Dave Perkins: On the auditing issue, we have a management application
has the identity when you do a transaction. the user who pressed the
button is not captured. [proxied discussion]
Darren Loher agrees with Andy's comment that an event system such as
reliable syslog would be extremely valuable in general. Andy isn't
sure whether RFC 3195 is the right choice, but he wants to avoid
reinvention if possible
Data Model (and more on Notifications...)
Azita Kia: On the data model, and that there was a lot of work done in
SNMP. NETCONF has been successful so far, but without a data model,
it's just a protocol to exchange generic data. Creating a data model
is a very big task. Can we do some incremental work, leveraging the
wealth of SMI definitions and MIBs that have already been done, by
XMLizing some of those?
Simon concedes that this could be a way forward, but also notes that
MIBS and SNMP haven't been very successful for configuration.
Jim Golvinsky: Not having a reference data model makes the protocol
useless. We end up with N-square integration points. I'm going to be
flamed now. He finds notifications important, but is concerned that we
would be ignoring all the work that has been done in Web Services and
also in the DMTF.
Glenn Waters opines that the only way to build an integrated solution
is to include notifications. Without them the protocol has a big hole.
As to data models, we currently don't have a language to talk about
data modeling. It's not sufficient to say "XML Schema". We need an SMI
for XML, and need those rules to be put down in a single document. And
we have to develop the language and then push the data model.

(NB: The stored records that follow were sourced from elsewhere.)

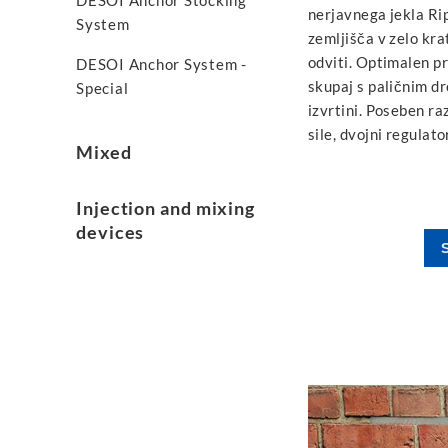
DESOI Anchor Stocking
nerjavnega jekla R
System
zemljišča v zelo kra
odviti. Optimalen pr
DESOI Anchor System -
skupaj s paličnim dr
Special
izvrtini. Poseben ra
sile, dvojni regulat
Mixed
Injection and mixing
devices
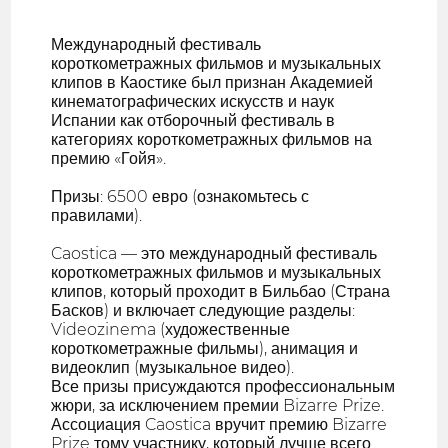
Международный фестиваль
короткометражных фильмов и музыкальных
клипов в Каостике был признан Академией
кинематографических искусств и наук
Испании как отборочный фестиваль в
категориях короткометражных фильмов на
премию «Гойя».
Призы: 6500 евро (ознакомьтесь с
правилами).
Caostica — это международный фестиваль
короткометражных фильмов и музыкальных
клипов, который проходит в Бильбао (Страна
Басков) и включает следующие разделы:
Videozinema (художественные
короткометражные фильмы), анимация и
видеоклип (музыкальное видео).
Все призы присуждаются профессиональным
жюри, за исключением премии Bizarre Prize.
Ассоциация Caostica вручит премию Bizarre
Prize тому участнику, который лучше всего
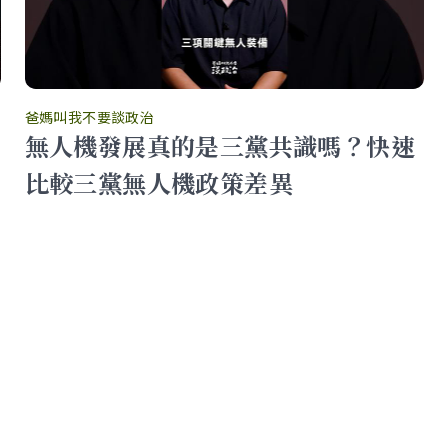
爸媽叫我不要談政治
無人機發展真的是三黨共識嗎？快速
比較三黨無人機政策差異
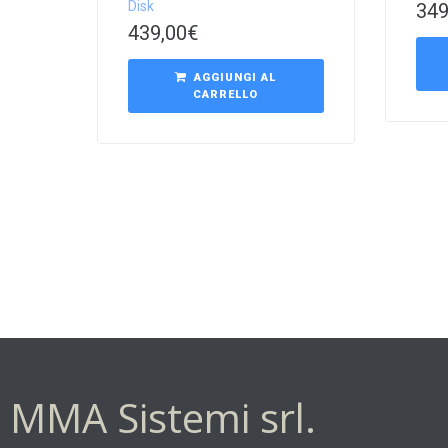
Disk
349
439,00
€
AGGIUNGI AL
CARRELLO
MMA Sistemi srl.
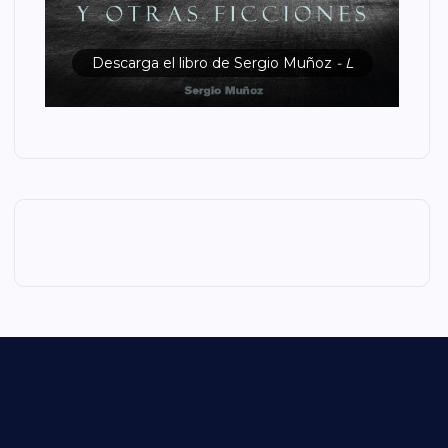
Descarga el libro de Sergio Muñoz
- L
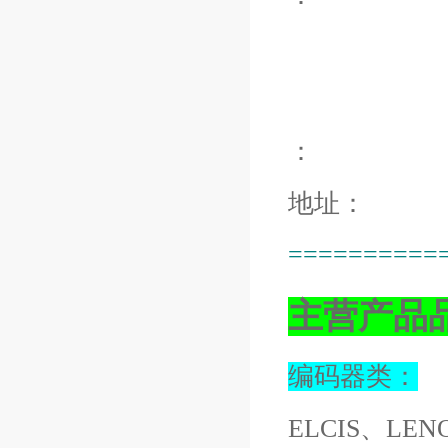
：
地址：
==========
主营产品
编码器类：
ELCIS、LEN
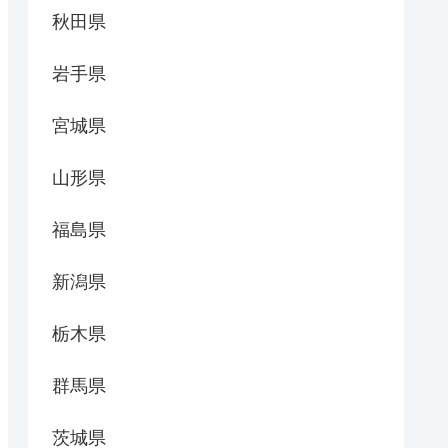
秋田県
岩手県
宮城県
山形県
福島県
新潟県
栃木県
群馬県
茨城県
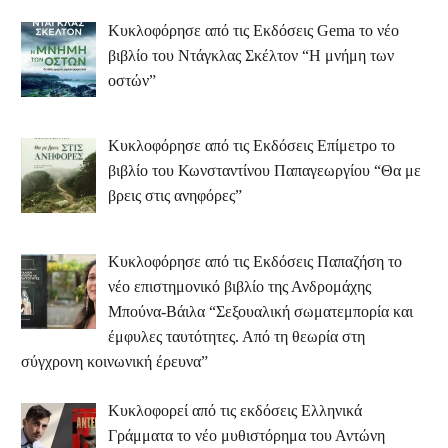
Κυκλοφόρησε από τις Εκδόσεις Gema το νέο
βιβλίο του Ντάγκλας Σκέλτον “Η μνήμη των
οστών”
Κυκλοφόρησε από τις Εκδόσεις Επίμετρο το
βιβλίο του Κωνσταντίνου Παπαγεωργίου “Θα με
βρεις στις ανηφόρες”
Κυκλοφόρησε από τις Εκδόσεις Παπαζήση το
νέο επιστημονικό βιβλίο της Ανδρομάχης
Μπούνα-Βάιλα “Σεξουαλική σωματεμπορία και
έμφυλες ταυτότητες. Από τη θεωρία στη
σύγχρονη κοινωνική έρευνα”
Κυκλοφορεί από τις εκδόσεις Ελληνικά
Γράμματα το νέο μυθιστόρημα του Αντώνη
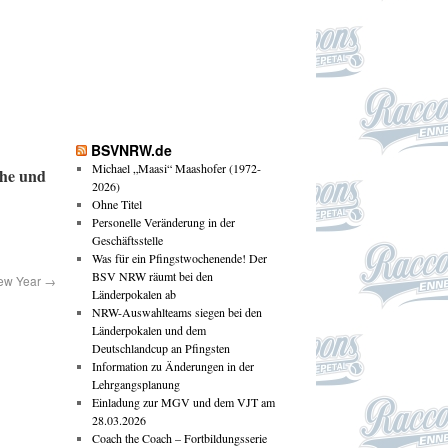
BSVNRW.de
Michael „Maasi“ Maashofer (1972-
ohe und
2026)
Ohne Titel
Personelle Veränderung in der
Geschäftsstelle
Was für ein Pfingstwochenende! Der
BSV NRW räumt bei den
ew Year
→
Länderpokalen ab
NRW-Auswahlteams siegen bei den
Länderpokalen und dem
Deutschlandcup an Pfingsten
Information zu Änderungen in der
Lehrgangsplanung
Einladung zur MGV und dem VJT am
28.03.2026
Coach the Coach – Fortbildungsserie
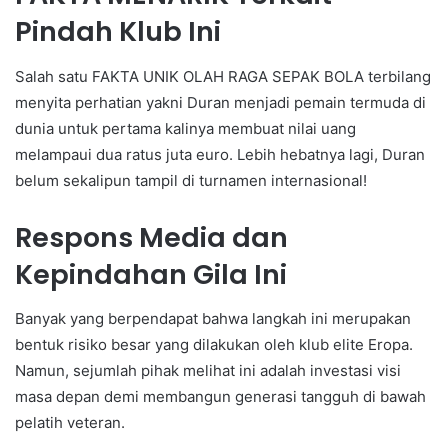
Pindah Klub Ini
Salah satu FAKTA UNIK OLAH RAGA SEPAK BOLA terbilang
menyita perhatian yakni Duran menjadi pemain termuda di
dunia untuk pertama kalinya membuat nilai uang
melampaui dua ratus juta euro. Lebih hebatnya lagi, Duran
belum sekalipun tampil di turnamen internasional!
Respons Media dan
Kepindahan Gila Ini
Banyak yang berpendapat bahwa langkah ini merupakan
bentuk risiko besar yang dilakukan oleh klub elite Eropa.
Namun, sejumlah pihak melihat ini adalah investasi visi
masa depan demi membangun generasi tangguh di bawah
pelatih veteran.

Closing Remarks of our Area Director
Bert says that in the past we've often heard "I'm channeling my
customer's requirements." While I understand that few customers can
make it here, we need to hear from them. I am willing to keep those
communications private, but I'd like to hear from them. This was done
because operators had expressed discontent with what was there, so
they should be expected to review and comment.